The research framework will focus on the variables that most often drive healthcare services fundamentals.
Utilization is one of the most important. Changes in admissions, procedures, pharmacy volume, acuity, care intensity, and site of care can create very different implications across subsectors. Higher utilization may be positive for hospitals or distributors, negative for managed care if underpriced, and less directly relevant for CROs in the near term.
Reimbursement and rate cycles are equally important.
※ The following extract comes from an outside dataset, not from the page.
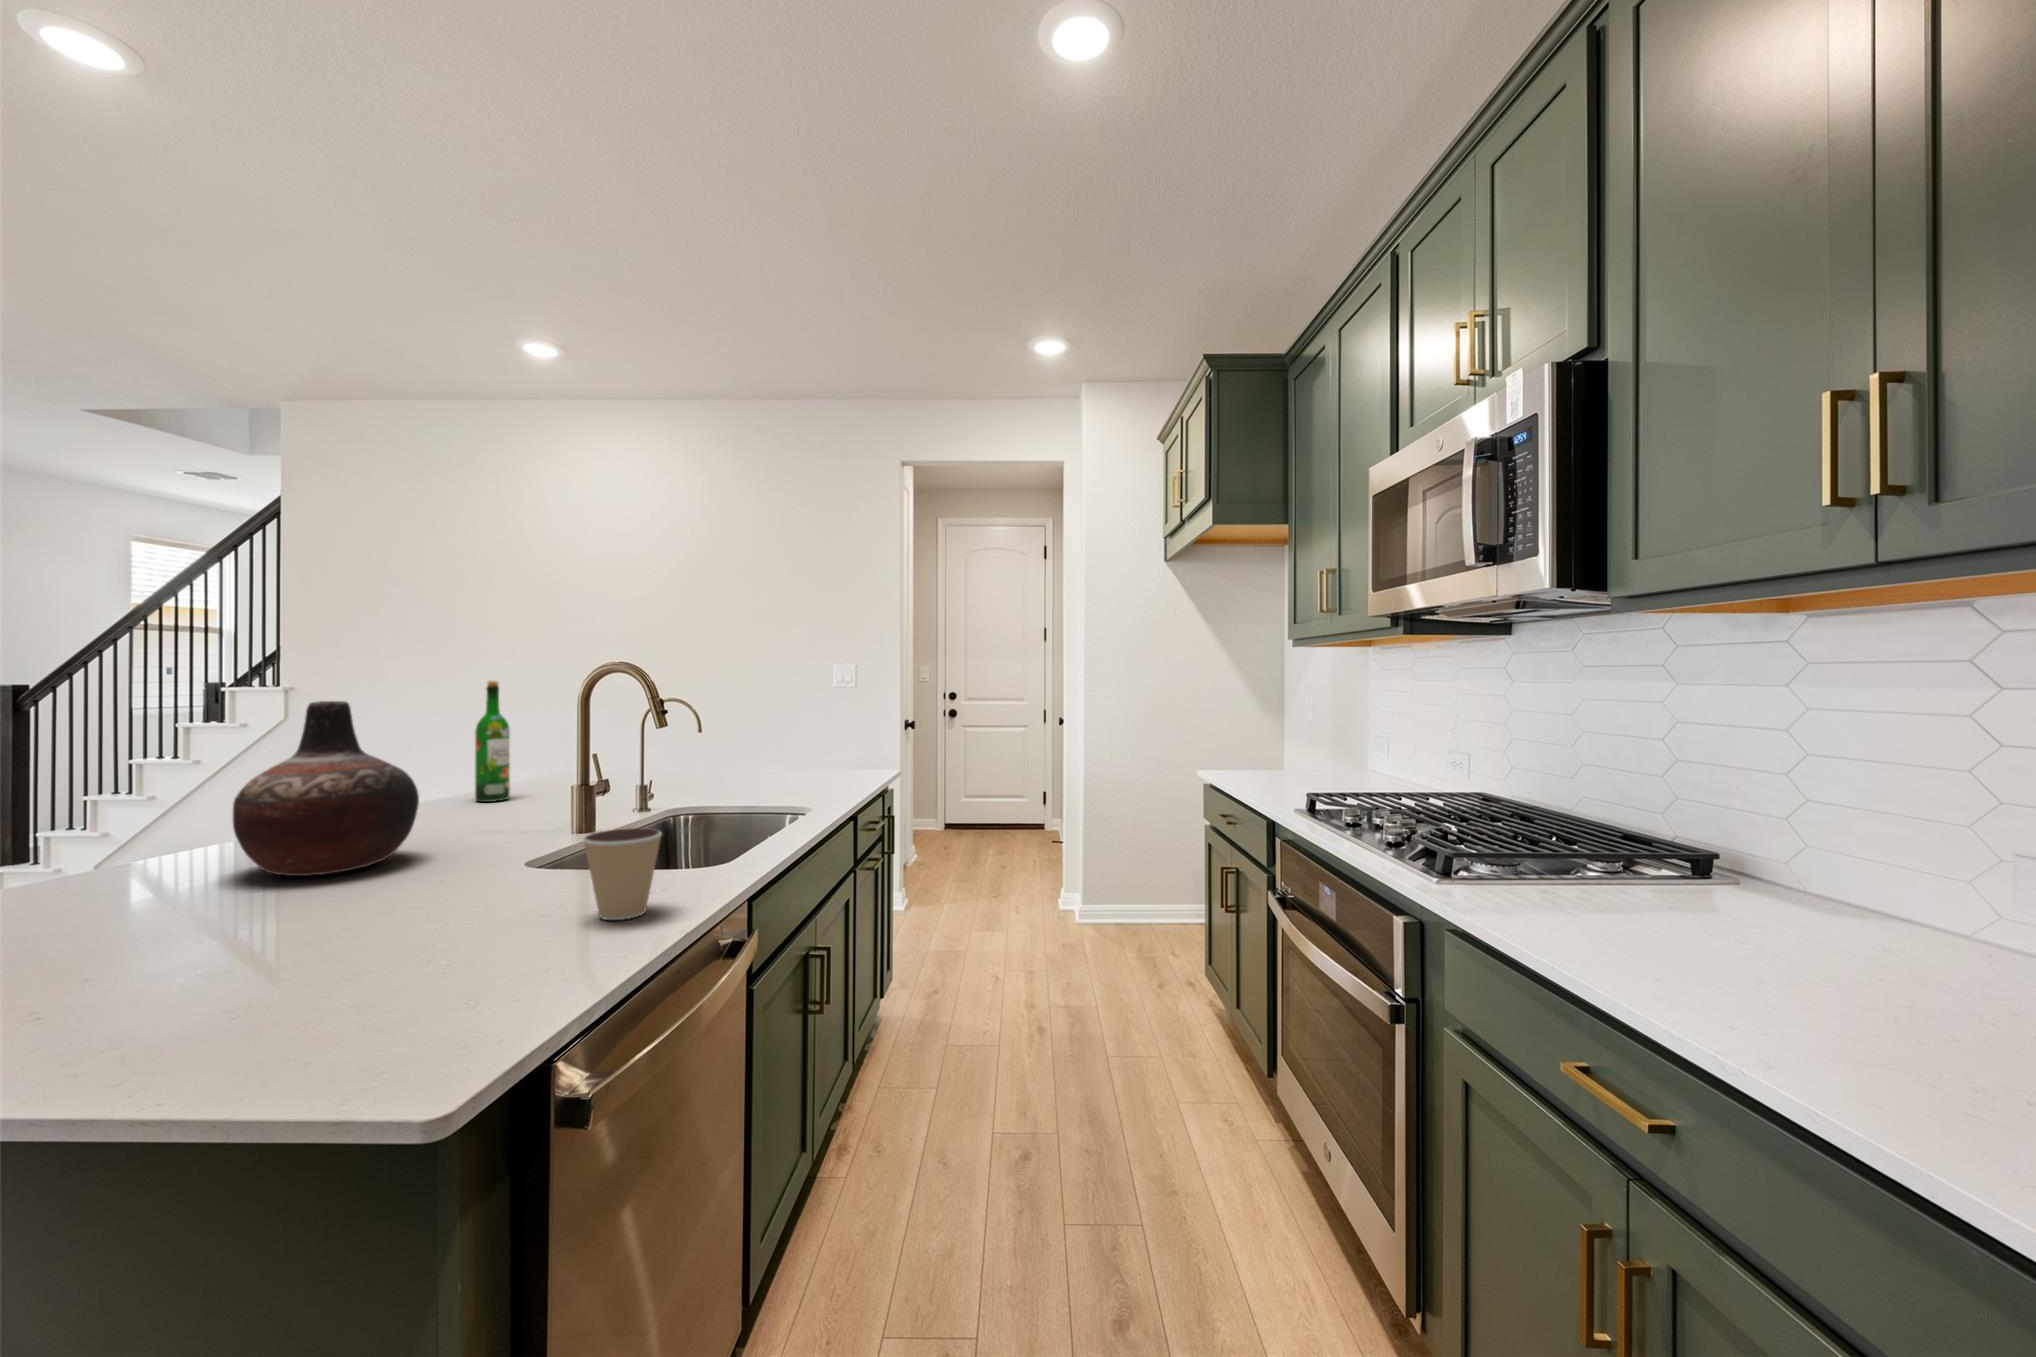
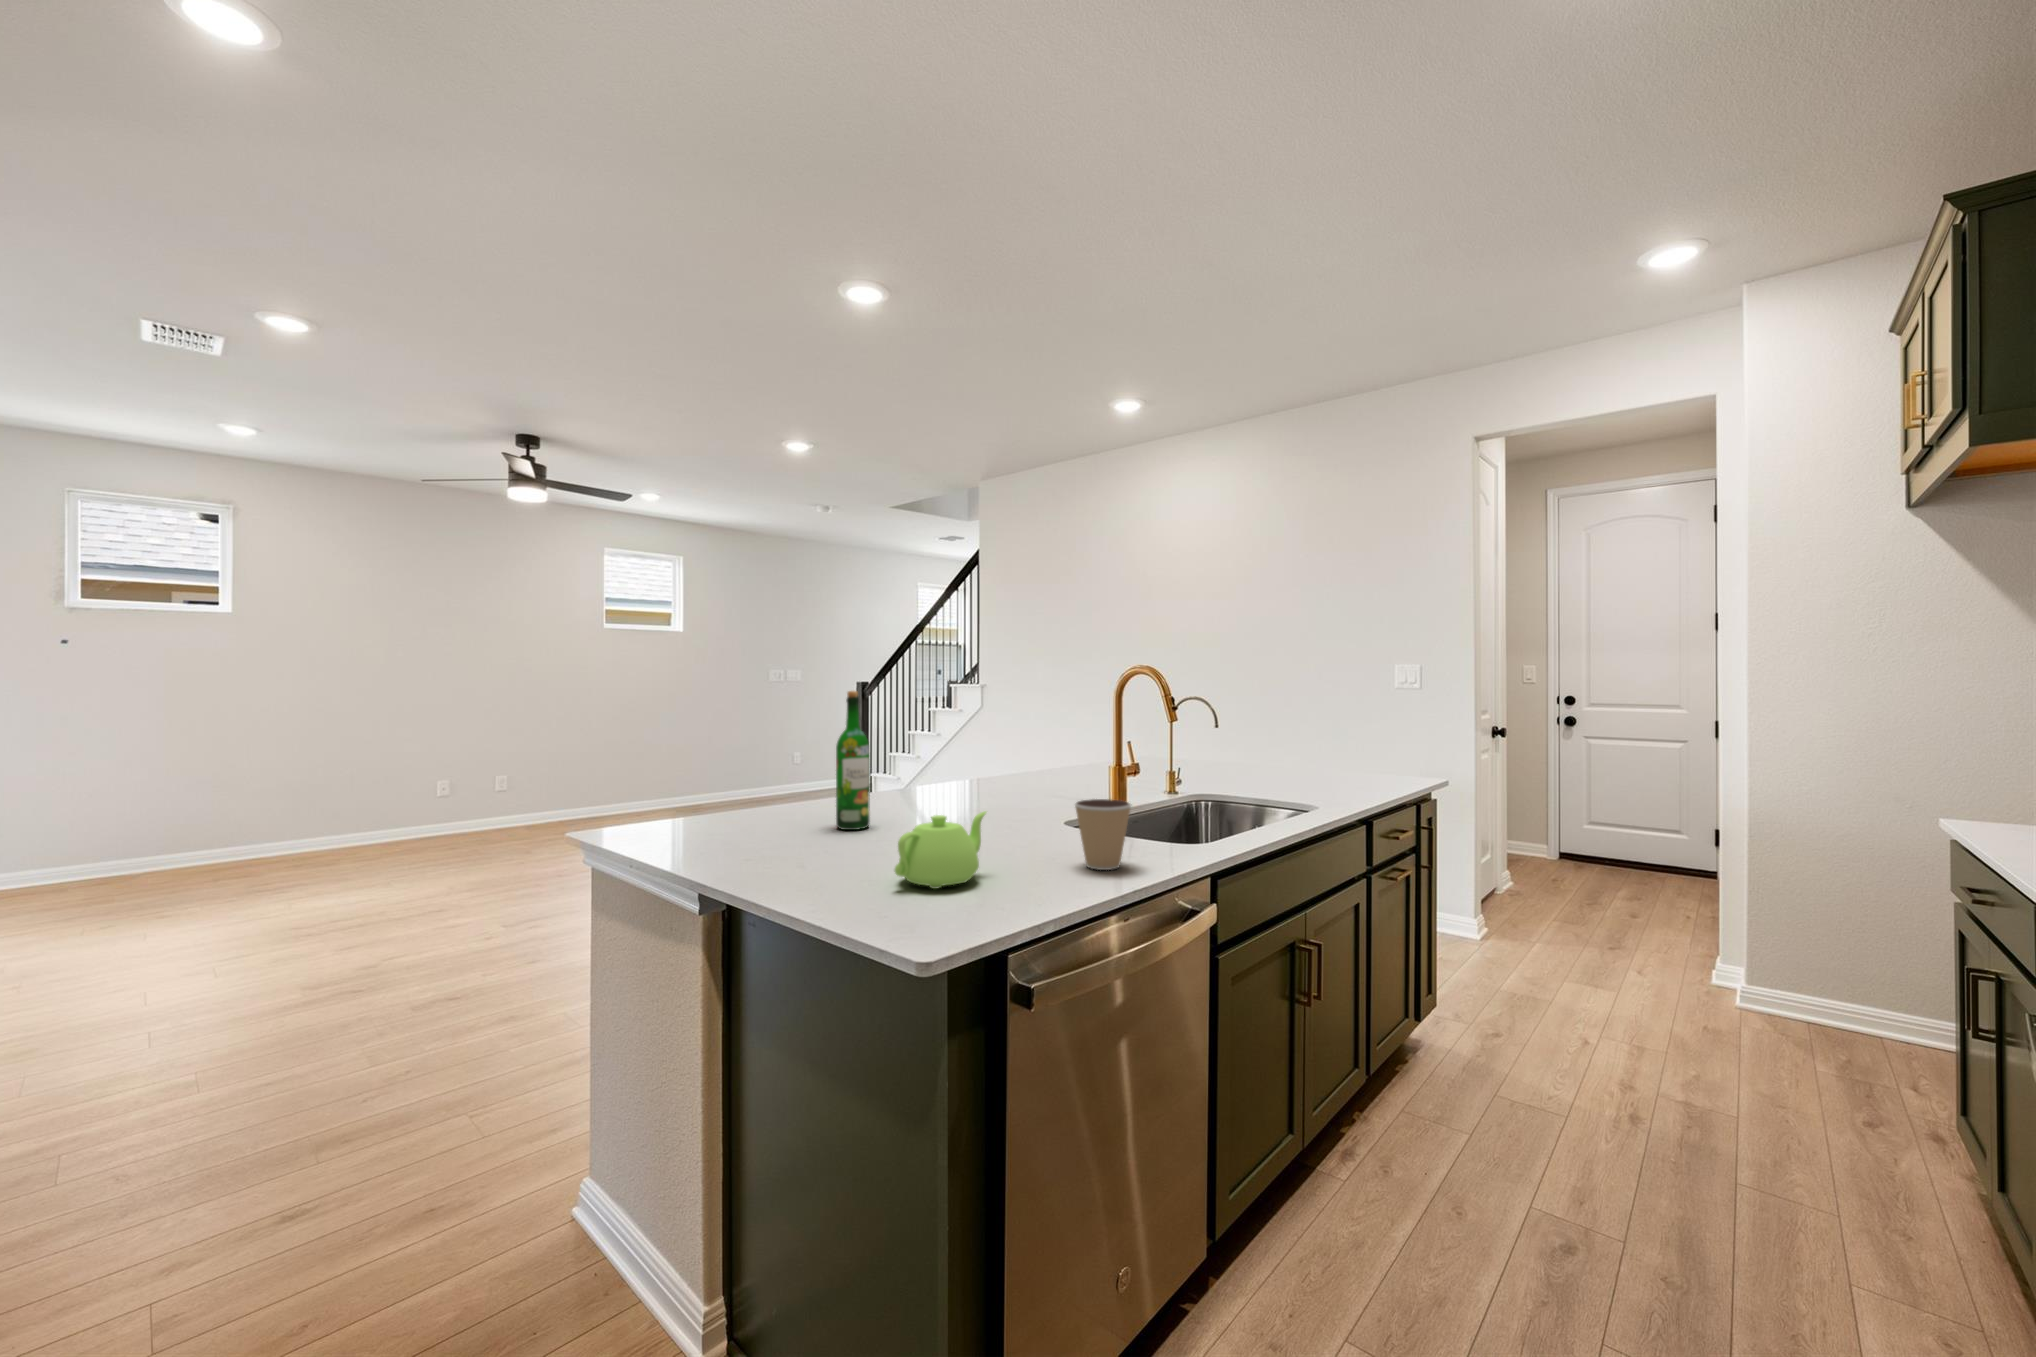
wine bottle: present [475,680,510,802] -> present [836,691,870,830]
vase: present [233,701,419,876] -> none [907,695,1004,812]
teapot: none [287,868,451,1002] -> present [895,811,986,889]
Medicare Advantage rates, Medicaid rate updates, commercial pricing, supplemental payments, exchange pricing, and manufacturer / distributor economics often determine whether cost pressure can be absorbed or repriced. Policy and regulation matter because healthcare services business models are deeply connected to government programs, payment rules, risk adjustment, PBM scrutiny, prior authorization, transparency requirements, and coverage policy.
Membership and enrollment will also be central, especially in managed care. Growth is not automatically good if it comes with worse morbidity, weaker retention, underpriced risk, or unattractive lifetime value. Payer mix matters for providers because a volume trend can look very different depending on whether it is commercial, Medicare, Medicaid, exchange, or uninsured.
Labor and capacity remain critical for facility-based care and care delivery businesses. Wage inflation, contract labor, physician costs, throughput, staffing models, and capital investment can determine whether revenue growth converts into margin. Medical cost trend is the managed care equivalent: the key question is not just whether cost trend is high, but whether it is understood, priced, managed, and reflected in expectations.
Across all subsectors, Graver Research will track contracting power, capital allocation, earnings quality, and valuation.
The objective is to build a disciplined research process around the variables that matter. Not every headline changes the story. The work is to identify which facts actually change the debate.
How this map will evolve
This coverage map is meant to be a starting point, not a static document. Graver Research will update it periodically as company fundamentals, subsector narratives, policy developments, and market expectations change.
The likely cadence will be quarterly, but the map may be updated sooner if the facts change materially. In healthcare services, narratives can move quickly: a rate notice, reimbursement update, utilization inflection, policy proposal, acquisition, or management change can alter the debate before the next formal reporting cycle.
Future versions may add companies, refine the subsector groupings, change the key variables being tracked, or reframe the central debate for individual names.
The next piece will move from the map to company-level work, beginning with UNH. That note will go deeper on one of the most important current debates in healthcare services: whether UNH’s recent reset is the beginning of a recovery in normalized earnings power or evidence of a more durable impairment.